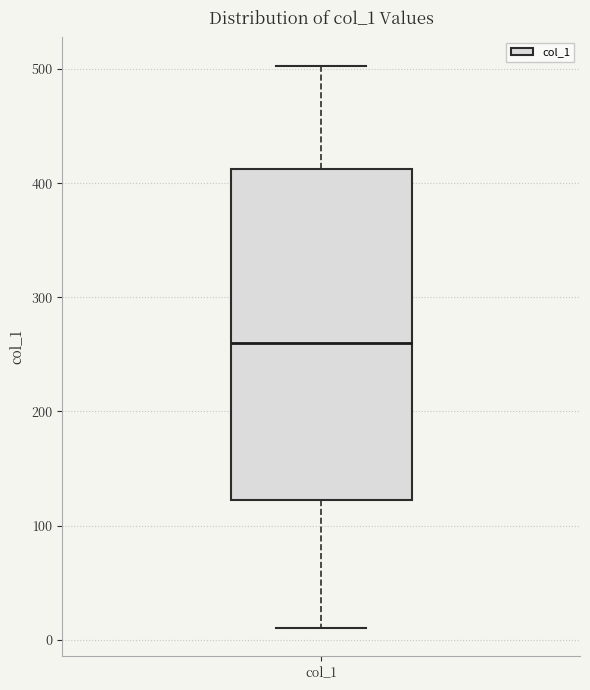

Read this box plot against the y-axis: the position of the median line, the range covered by the box, and the ends of both whiskers. The values are not printed on the chart, so give them approximately, as read against the axis.

median 260, box 120 to 410, whiskers 10 to 500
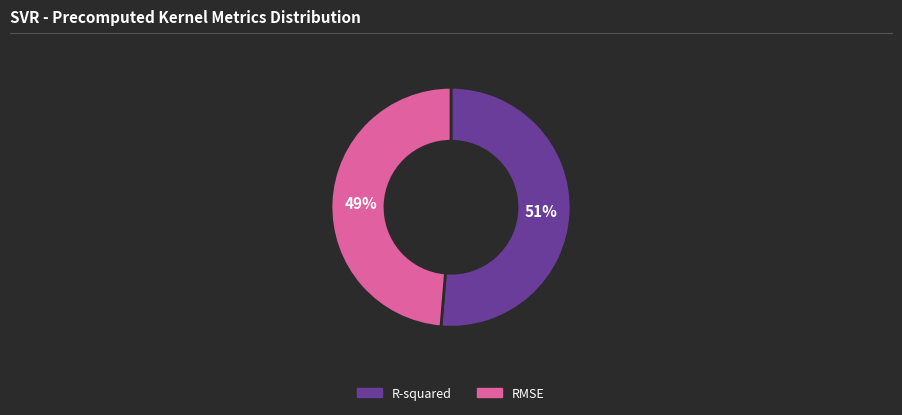

How many slices are in this pie chart?

2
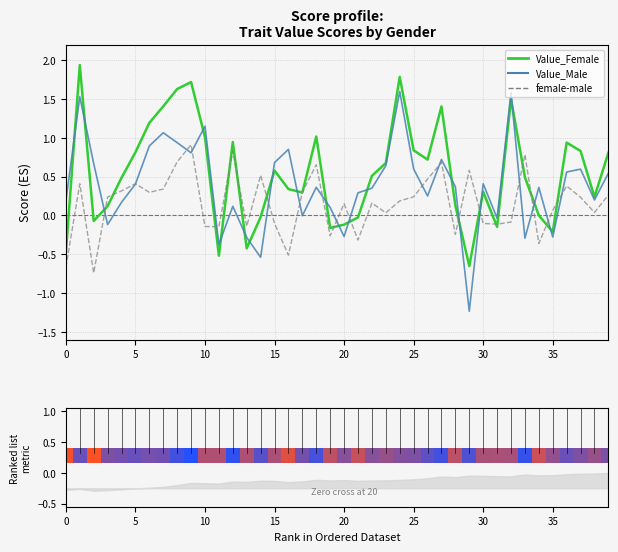

How many categories are shown in the chart?

40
###
**Task item**
Set down the entries again without any change, from the line containing "How many slices are in this pie chart?" through the end of the entries, both ends included. Leave the pictures out.

**Answer**
How many slices are in this pie chart?

2

How many categories are shown in the chart?

40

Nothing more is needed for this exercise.